PASSAGE TO READ.
The Spotswood Public Schools are a comprehensive community public school district that serves students in pre-kindergarten through twelfth grade from Helmetta and Spotswood, in Middlesex County, New Jersey, United States.

Students from Helmetta, a non-operating district, attend school in Spotswood beginning in grammar school. Students from Milltown attend the high school as part of a sending/receiving relationship with the Milltown Public Schools.

As of the 2020–21 school year, the district, comprised of four schools, had an enrollment of 1,610 students and 136.5 classroom teachers (on an FTE basis), for a student–teacher ratio of 11.8:1.

The district is classified by the New Jersey Department of Education as being in District Factor Group "DE", the fifth-highest of eight groupings. District Factor Groups organize districts statewide to allow comparison by common socioeconomic characteristics of the local districts. From lowest socioeconomic status to highest, the categories are A, B, CD, DE, FG, GH, I and J.

Schools
Schools in the district (with 2020–21 enrollment data from the National Center for Education Statistics) are:
Elementary schools
G. Austin Schoenly Elementary School with 207 students in grades PreK-1)

WHAT TO WORK ON.
1. List every District Factor Group category named in the passage on the Spotswood Public Schools, in order from lowest to highest socioeconomic status.
2. According to the passage on the Spotswood Public Schools, how many students were enrolled in the district as of the 2020–21 school year?
3. Pick up the passage on the Spotswood Public Schools from where it stops and continue it.

DATA FOR ANALYSIS.

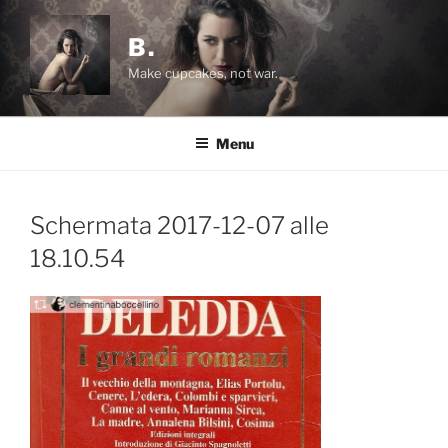
Salta
al
B.
contenuto
Make cupcakes, not war.
Menu
Schermata 2017-12-07 alle
18.10.54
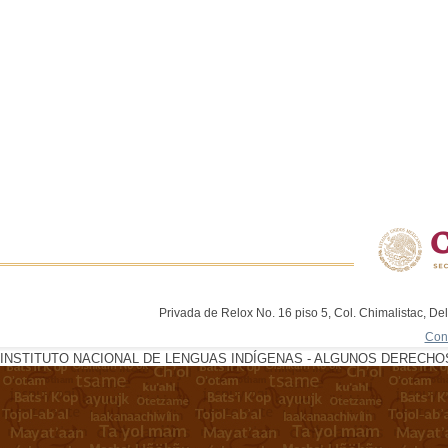
Privada de Relox No. 16 piso 5, Col. Chimalistac, De
Con
INSTITUTO NACIONAL DE LENGUAS INDÍGENAS - ALGUNOS DERECHOS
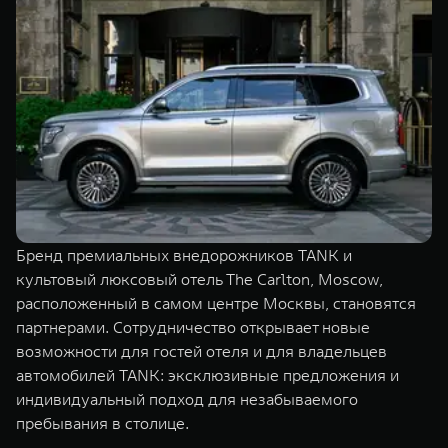
TANK Финансы
Сервис
Корпоративным клиентам
Специальные предложения
Моторные масла
TANK ФИНАНСЫ
TANK Кредит
ЦИФРОВЫЕ СЕРВИСЫ TANK
TANK Лизинг
Цифровые сервисы TANK
TANK 500
TANK 700
TANK Страхование
Подписки
Веди за собой
Сила признан
от 6 499 000 ₽
от 10 199 
Бренд премиальных внедорожников TANK и
культовый люксовый отель The Carlton, Moscow,
расположенный в самом центре Москвы, становятся
партнерами. Сотрудничество открывает новые
возможности для гостей отеля и для владельцев
автомобилей TANK: эксклюзивные предложения и
индивидуальный подход для незабываемого
пребывания в столице.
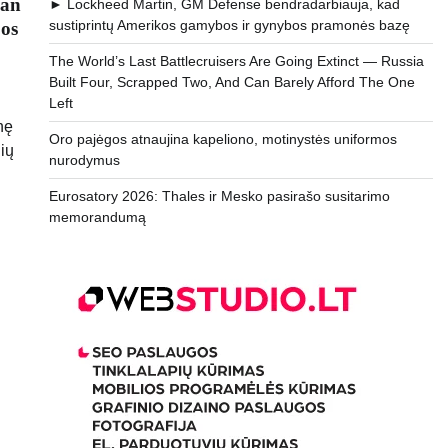
lan
► Lockheed Martin, GM Defense bendradarbiauja, kad
sustiprintų Amerikos gamybos ir gynybos pramonės bazę
bos
The World’s Last Battlecruisers Are Going Extinct — Russia
Built Four, Scrapped Two, And Can Barely Afford The One
Left
nę
Oro pajėgos atnaujina kapeliono, motinystės uniformos
ių
nurodymus
Eurosatory 2026: Thales ir Mesko pasirašo susitarimo
memorandumą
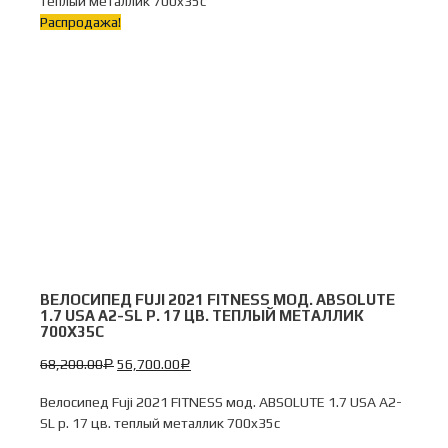
теплый металлик 700x35c
Распродажа!
ВЕЛОСИПЕД FUJI 2021 FITNESS МОД. ABSOLUTE
1.7 USA A2-SL Р. 17 ЦВ. ТЕПЛЫЙ МЕТАЛЛИК
700X35C
68,200.00
56,700.00
Р
Р
Велосипед Fuji 2021 FITNESS мод. ABSOLUTE 1.7 USA A2-
SL р. 17 цв. теплый металлик 700x35c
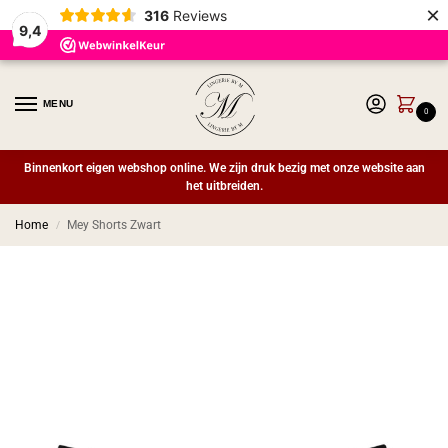
×
316
Reviews
9,4
MENU
0
Binnenkort eigen webshop online. We zijn druk bezig met onze website aan
het uitbreiden.
Home
Mey Shorts Zwart
/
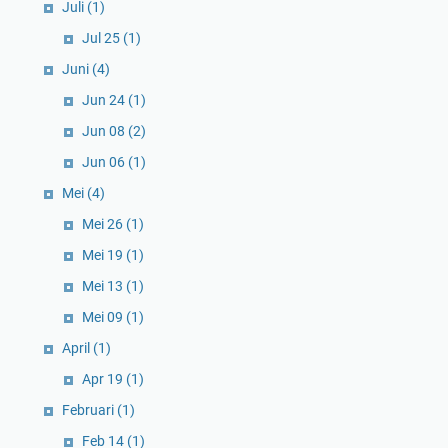
Juli
(1)
Jul 25
(1)
Juni
(4)
Jun 24
(1)
Jun 08
(2)
Jun 06
(1)
Mei
(4)
Mei 26
(1)
Mei 19
(1)
Mei 13
(1)
Mei 09
(1)
April
(1)
Apr 19
(1)
Februari
(1)
Feb 14
(1)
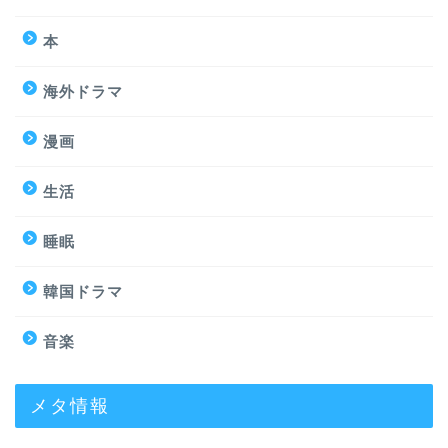
本
海外ドラマ
漫画
生活
睡眠
韓国ドラマ
音楽
メタ情報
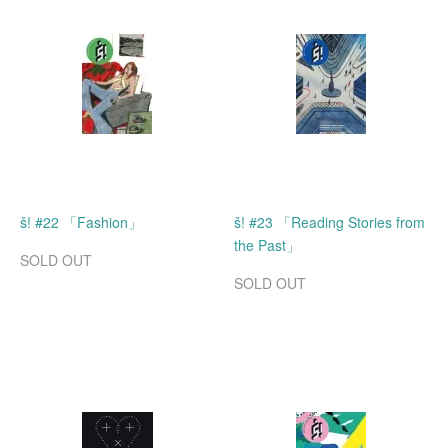
š! #22 「Fashion」
š! #23 「Reading Stories from
the Past」
SOLD OUT
SOLD OUT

ANSWERS FOR THE TASKS.
1. A, B, CD, DE, FG, GH, I, J

2. 1,610 students

3.
Jessica Ayers, Principal
E. Raymond Appleby Elementary School with 334 students in grades 2-5
Nancy Torchiano, Principal
Middle school
Spotswood Memorial Middle School with 349 students in grades 6-8
Jennifer Asprocolas, Principal
High school
Spotswood High School with 692 students in grades 9-12
Amy Jablonski, Principal

Administration
Core members of the district's administration are:
Graham Peabody, Superintendent
Vita Marino, Business Administrator / Board Secretary

Board of Education
The district's board of education is comprised of nine members who set policy and oversee the fiscal and educational operation of the district through its administration. As a Type II school district, the board's trustees are elected directly by voters to serve three-year terms of office on a staggered basis, with either one or two seats up for election each year held (since 2012) as part of the November general election. The board appoints a superintendent to oversee the district's day-to-day operations and a business administrator to supervise the business functions of the district.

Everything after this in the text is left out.